Affiliate marketing has seen many ups and downs in this pandemic, while many companies are closing down or halting their affiliate program, many retailers are doubling down on affiliate marketing in the expectation of affiliates giving them more revenue.
Affiliate Marketing helps LA brand thrive
Rails, an LA-based apparel company is not only surviving through the COVID-19 pandemic but is flourishing, and its all thanks to their affiliate marketing program. Jeff Abrams, the founder of Rails, has set up the “Rails Boutique Affiliate Program” to support their boutique partners who have been associated with them for a long time, providing a 40 percent commission on transactions that are brought in by them. Abrams adds that he is looking forward to expanding his affiliate program, bringing in emerging influencers, and participating in their program. This, he says, “gives us the opportunity to reach a new demographic for our customers.”
This has come as good news for affiliates and influencers who have seen their revenue sources diminish as companies are cutting down on their affiliate program spending as a means to cost-cutting. Earlier this month, the American apparel company, J.Crew followed in the footsteps of companies like Macy’s, T.J. Maxx, etc by suspending their affiliate program. In March, retailers such as Macy’s, Patagonia, and Ralph Lauren discontinued their affiliate programs with the influencer platform RewardStyle.
Commission rates being cut across industries
The consequences of the pandemic are being felt across the board, with traveling with travel companies such as Kayak, Emirates, and Wyndham changing their commission rates to zero.
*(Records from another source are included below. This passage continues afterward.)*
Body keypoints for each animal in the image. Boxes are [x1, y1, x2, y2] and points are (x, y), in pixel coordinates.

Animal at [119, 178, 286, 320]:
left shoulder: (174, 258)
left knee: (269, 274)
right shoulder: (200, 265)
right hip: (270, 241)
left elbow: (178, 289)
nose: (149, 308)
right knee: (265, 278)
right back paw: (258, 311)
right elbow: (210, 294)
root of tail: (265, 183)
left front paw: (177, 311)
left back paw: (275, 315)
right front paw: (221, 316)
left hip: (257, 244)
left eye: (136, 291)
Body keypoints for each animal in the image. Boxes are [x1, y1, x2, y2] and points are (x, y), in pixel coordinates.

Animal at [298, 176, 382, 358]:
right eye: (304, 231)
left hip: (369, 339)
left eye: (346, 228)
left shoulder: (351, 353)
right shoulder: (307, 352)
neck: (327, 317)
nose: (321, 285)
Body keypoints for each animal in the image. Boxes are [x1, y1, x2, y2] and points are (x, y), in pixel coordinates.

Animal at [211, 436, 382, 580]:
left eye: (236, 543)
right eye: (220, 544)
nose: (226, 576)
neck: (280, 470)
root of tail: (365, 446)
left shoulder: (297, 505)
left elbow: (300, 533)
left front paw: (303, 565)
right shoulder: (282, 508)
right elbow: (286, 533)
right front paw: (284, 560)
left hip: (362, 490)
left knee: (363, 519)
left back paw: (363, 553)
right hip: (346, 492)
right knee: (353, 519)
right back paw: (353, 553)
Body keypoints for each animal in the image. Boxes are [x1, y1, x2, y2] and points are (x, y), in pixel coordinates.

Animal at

In April, Amazon dropped third-party vendors such as Skimlinks and Sovrn from its affiliate network, they also reduced the commission rates of their program with certain product categories seeing cuts of more than 50%.
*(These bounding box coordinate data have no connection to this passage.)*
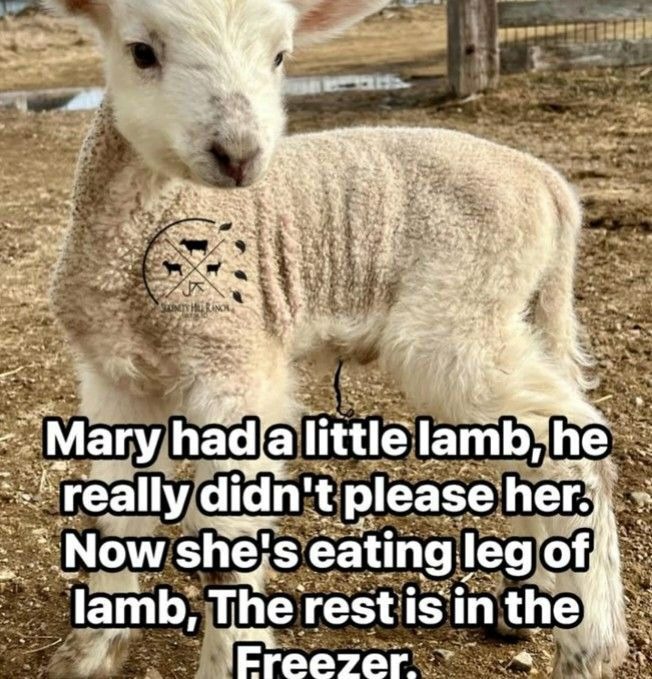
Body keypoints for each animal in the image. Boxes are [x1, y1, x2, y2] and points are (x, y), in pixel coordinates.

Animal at [45, 0, 626, 678]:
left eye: (281, 56)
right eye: (141, 52)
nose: (240, 154)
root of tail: (548, 184)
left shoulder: (237, 360)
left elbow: (225, 544)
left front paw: (225, 662)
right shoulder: (114, 373)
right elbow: (113, 518)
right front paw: (91, 653)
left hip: (458, 312)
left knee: (569, 446)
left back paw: (591, 649)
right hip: (511, 308)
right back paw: (522, 608)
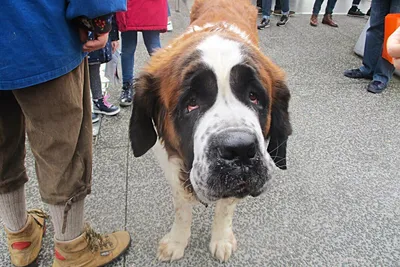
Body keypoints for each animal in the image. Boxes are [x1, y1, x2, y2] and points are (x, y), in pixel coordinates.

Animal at [130, 0, 292, 264]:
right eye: (191, 103)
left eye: (254, 96)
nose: (240, 149)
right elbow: (182, 209)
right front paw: (177, 241)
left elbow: (225, 208)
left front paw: (221, 239)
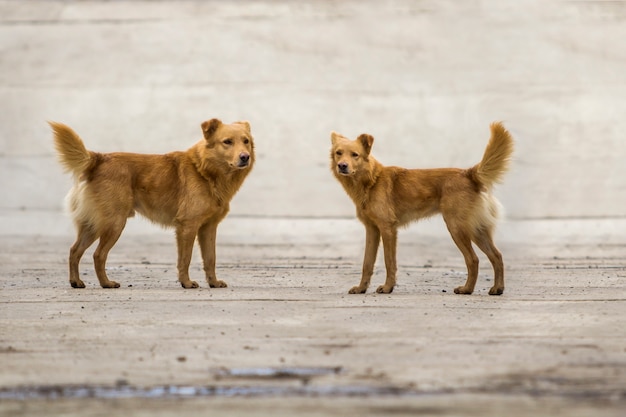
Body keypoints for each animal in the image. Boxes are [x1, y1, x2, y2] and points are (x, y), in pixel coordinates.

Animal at [50, 118, 252, 288]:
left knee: (74, 250)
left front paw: (213, 283)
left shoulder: (208, 228)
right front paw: (186, 283)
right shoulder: (188, 226)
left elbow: (210, 259)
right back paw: (106, 283)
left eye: (246, 141)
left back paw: (76, 282)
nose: (245, 157)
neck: (204, 171)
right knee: (98, 255)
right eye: (227, 142)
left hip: (93, 225)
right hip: (114, 224)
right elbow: (185, 259)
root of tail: (98, 158)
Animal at [332, 122, 512, 294]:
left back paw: (467, 289)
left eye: (355, 155)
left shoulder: (388, 229)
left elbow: (389, 262)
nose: (342, 166)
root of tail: (469, 173)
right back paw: (497, 288)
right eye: (338, 153)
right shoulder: (372, 230)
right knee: (497, 256)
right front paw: (361, 288)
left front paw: (388, 287)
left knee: (473, 259)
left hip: (457, 228)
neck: (372, 180)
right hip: (477, 230)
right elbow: (367, 263)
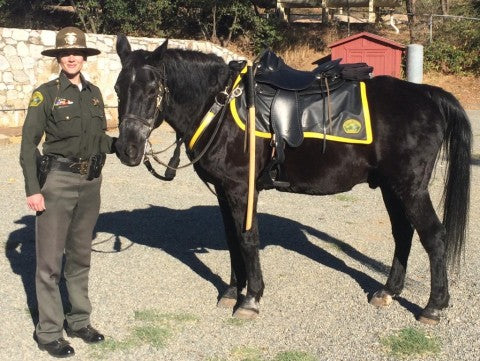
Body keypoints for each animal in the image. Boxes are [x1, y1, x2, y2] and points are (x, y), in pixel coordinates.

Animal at [114, 35, 470, 324]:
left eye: (152, 89)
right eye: (118, 89)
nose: (127, 149)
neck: (220, 106)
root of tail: (426, 94)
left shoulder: (241, 189)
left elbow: (247, 238)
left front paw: (251, 298)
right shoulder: (223, 191)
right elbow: (232, 239)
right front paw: (231, 291)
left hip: (411, 188)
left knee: (433, 236)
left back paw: (433, 306)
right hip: (391, 187)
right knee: (403, 233)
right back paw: (389, 291)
Online Publishers such as The New York Times, Vox Media, and Buzzfeed who produce content to guide people into buying products from Amazon in exchange for commissions, could be looking at heavy cuts in their revenue due to the announced commission rate cuts. However, with thousands of stores closing their doors, many retailers are now heavily dependent on e-commerce sales to drive their business. They are therefore looking at making their businesses leaner and efficient to cut costs.
Although it can be seen that affiliate marketing as an industry has been greatly impacted by the pandemic as a result of the suspension or shutting down of affiliate programs and rate cuts. Many retailers are also choosing it as their preferred mode of marketing. Many affiliates and influencers are looking at deep cuts in their revenue stream due to their dependence on single platforms such as Amazon, which gives them the perfect opportunity to diversify their revenue stream and to promote and market a wider range of products.